The debate over smoking in America over the past several years has reached an ever-accelerating pace. Arguments are thrown back and forth, with pro-tobacco advocates railing about privacy, freedom, and personal responsibility and the anti-smoking groups railing about cancer, mortality rates, addiction, and second-hand smoke.

There are good and bad arguments coming from both camps. The anti-smokers have the benefit of using media blitzes to promote their cause, and the pro-smokers have the benefit of a huge and increasingly alienated user base. There is evidence, however, that the argument can never be won by either side under our current political system. The purpose of this writeup is to examine the strengths and flaws of each side as they relate to the current legal environment in the United States.

The issues

Smokers and their advocates have some salient points about current restrictions concerning smoking, but so do their opponents. The following is an examination of two of these points along with the strengths and weaknesses of each

  • Freedom
    Pro-smoking: America is about freedom, and freedom should mean individuals should be able to do whatever they wish as long as it does not interfere with the rights of others. Restrictions such as those instituted in Montgomery county, Maryland (where you may smoke in your yard, but if it wafts over your fence into your neighbor's yard, you could be fined $750.00) interfere with the basic freedoms granted to Americans by the constitution. American citizens should be able to do whatever they wish on their own property, and have equal access to public properties. Resaurants and bars should have the choice whether to allow smoking or not. The marketplace will determine the value of their choices and the government should stay out of it.
    Anti-smoking: There are legal restrictions for activities that impinge on the private property, use of public facilities, and health and well-being of others. Noise and light pollution issues are readily understood and accepted, and access for handicapped individuals is mandated for public facilities. Smoke is a noxious substance which can be irritating to other individuals, and can often acutely affect the health of some. Asthmatics for example should not be forced to walk through a cloud of cigarette smoke in the lobby of public buildings or while riding on public transportation. People should have recourse if others are affecting their use of private property by noise, smoking, light, or other environmental factors.
    The issue here is how far are Americans as individuals willing to give up certain freedoms in order to make their surroundings more comfortable and safe. Most would agree that certain things such as pornography, profanity, nudity, and sexual activity to name a few should be limited to some degree as regards their presence in public. Certain speech, such as inciting a riot, yelling "bomb!" in a crowded theater, or discussing overthrowing the government is limited, and rightfully so. The issue of where smoking fits into this spectrum is a valid one, and doesn't easily yield a black and white answer, despite the contentions of both sides. In some instances smoking does not affect others, and in some it does. The task of specifically legislating a law that justly divides these situation is simply impossible.

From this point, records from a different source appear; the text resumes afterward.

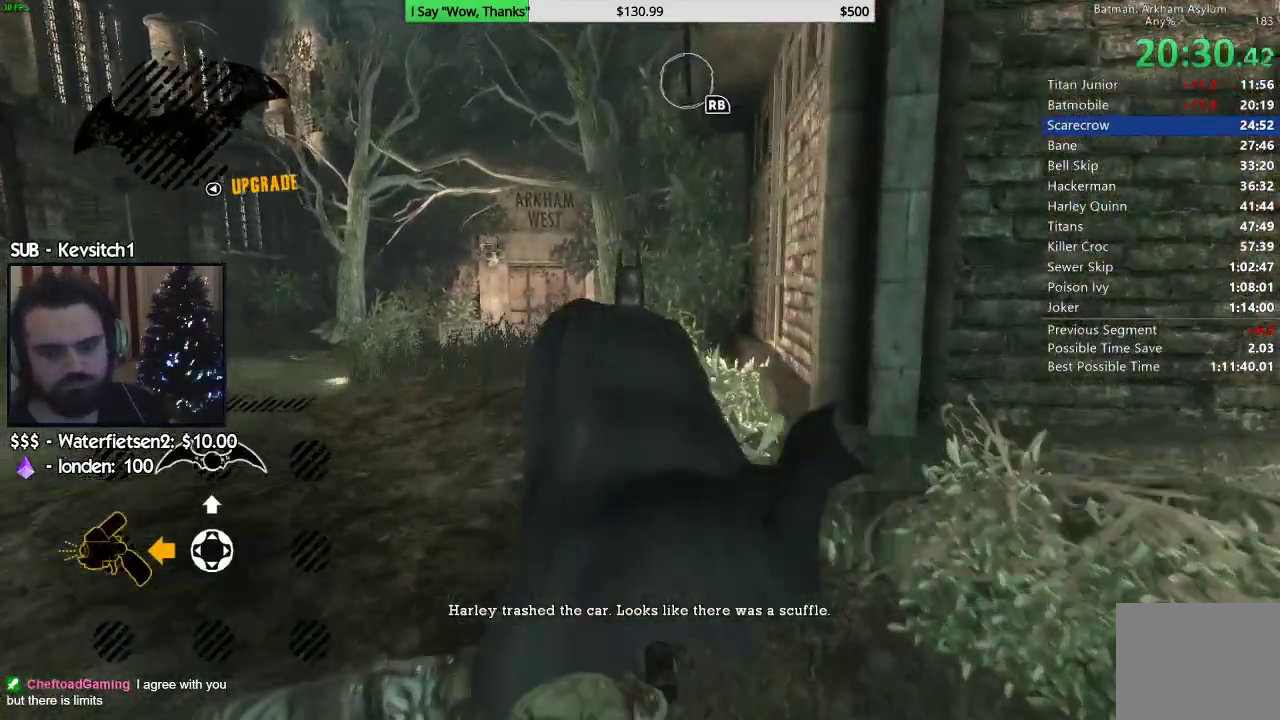
{"buttons": ["CROSS"], "left_stick": "up", "right_stick": "center", "events": [[83, "left_stick", "up-right"], [233, "left_stick", "up"], [233, "right_stick", "left"], [467, "right_stick", "center"]]}
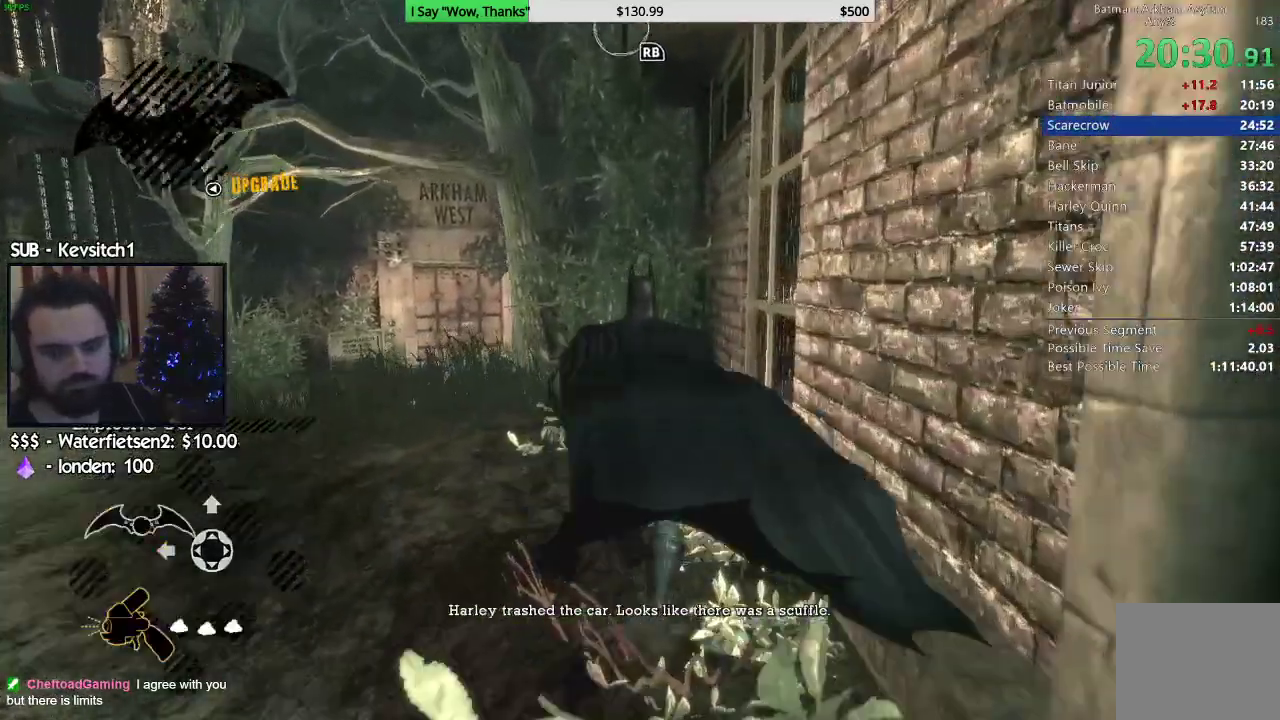
{"buttons": ["CROSS"], "left_stick": "up", "right_stick": "down", "events": [[500, "right_stick", "down"]]}
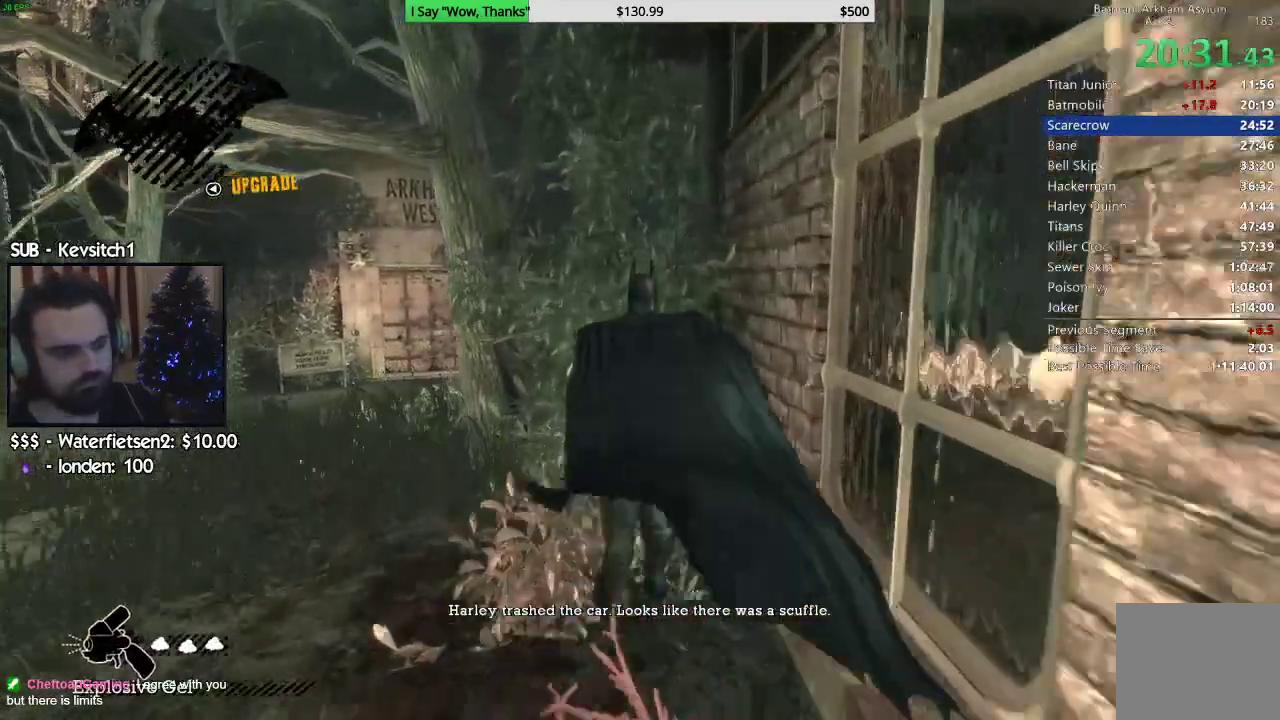
{"buttons": ["CROSS"], "left_stick": "up", "right_stick": "center", "events": [[150, "right_stick", "center"]]}
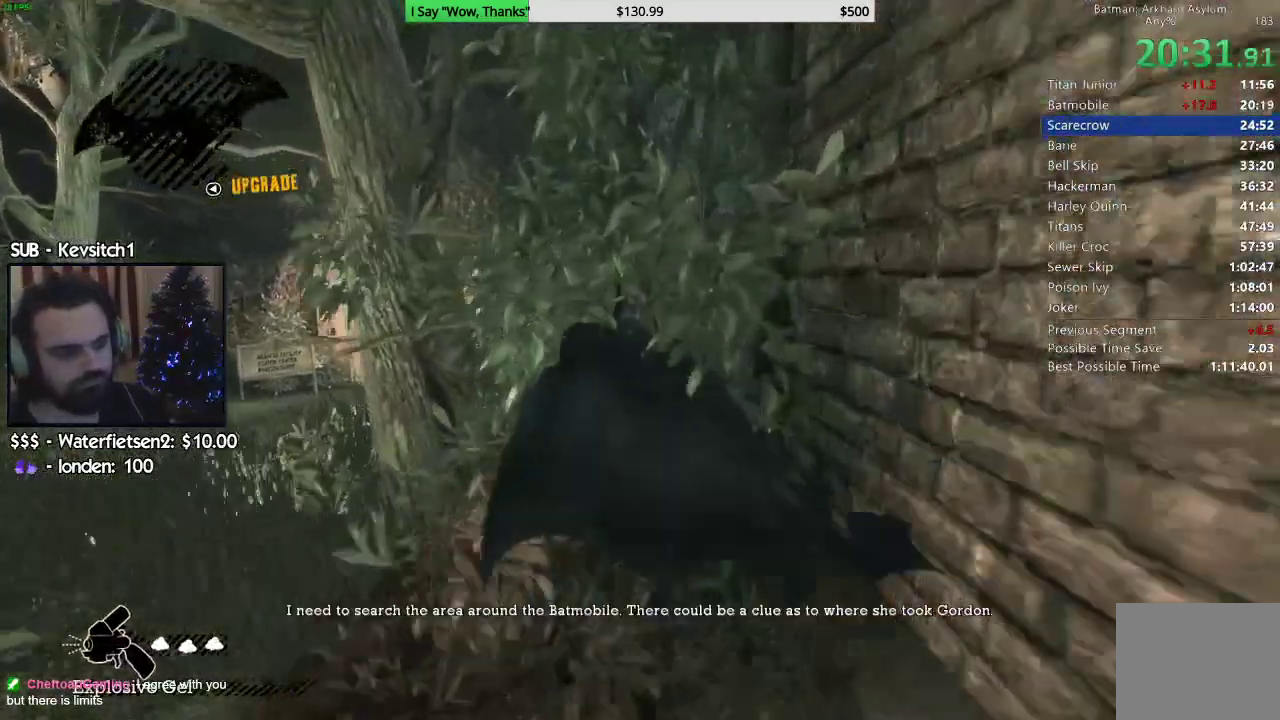
{"buttons": ["CROSS"], "left_stick": "up", "right_stick": "left", "events": [[283, "right_stick", "down-left"], [333, "right_stick", "left"]]}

  • Personal responsibility
    Pro smoking: When performed in the privacy of one's own home or vehicle, or in situations where others are not affected, smoking only harms the user. There is no impairment of reflexes or judgement attributed to smoking as there is with other substances. Smoking, therefore, is a personal choice, and the government should not pass laws affecting this. Building codes that restrict residents from smoking in their own apartments (such as the co-op at 180 West End Avenue, NYC - where they will kick you out if you smoke in your own place) should not be legal, as the action harms nobody else.
    Anti smoking: Besides the sidestream smoke issue, an individual harming themselves can be detrimental to society. The burden to society of the illnesses caused by smoking, the low-birth weight infants, and the social impact on families who lose loved ones and providers due to smoking is not acceptable. Yes, individuality is important, but there is a responsibility to society in being a citizen as well, and smokers shirk some of that responsibility for their own self-gratification and/or addiction.
    This, more than anything else is the unsolvable issue. The reason for this is the existence of welfare state. With the ushering in of The Great Society in 1964 under President Lyndon Johnson, the United States began providing medical coverage for the poor and elderly through the Medicare and Medicaid programs. People not under these programs arguably should have every right to smoke when it does not affect others, but the dilemma comes when considering what to do about those that are supported by the tax dollars of others. Why should non-smoking Americans be forced to pay for pulmonary care, medications, hospitalizations, and other medical costs associated with smoking for those covered by these programs? Why should tax dollars be used to pay for food stamps for a two-pack-a-day smoker who would have an extra thousand or two dollars each year if they did not smoke? The dilemma is that Medicare and Medicaid cannot refuse to pay for these costs, nor can they disqualify smokers from these programs or restrict the beneficiaries from smoking - all methods that would solve the problem, but would put the government in the position of denying certain actions to some citizens and not to others.

Thus, despite good arguments on both sides of the issue, the wedge of social programs permanantly prevents a workable solution. The only way for the United States to make progress on the debate over smoking is to make fundamental changes in the entitlement programs that exist, and that doesn't seem likely any time soon.

momomom points out that the policy of private insurance companies of charging smokers higher rates than non-smokers is pertinent to this discussion. It shows that the marketplace realizes the increased cost of health care for smokers. The respective welfare organizations have so far turned a blind eye.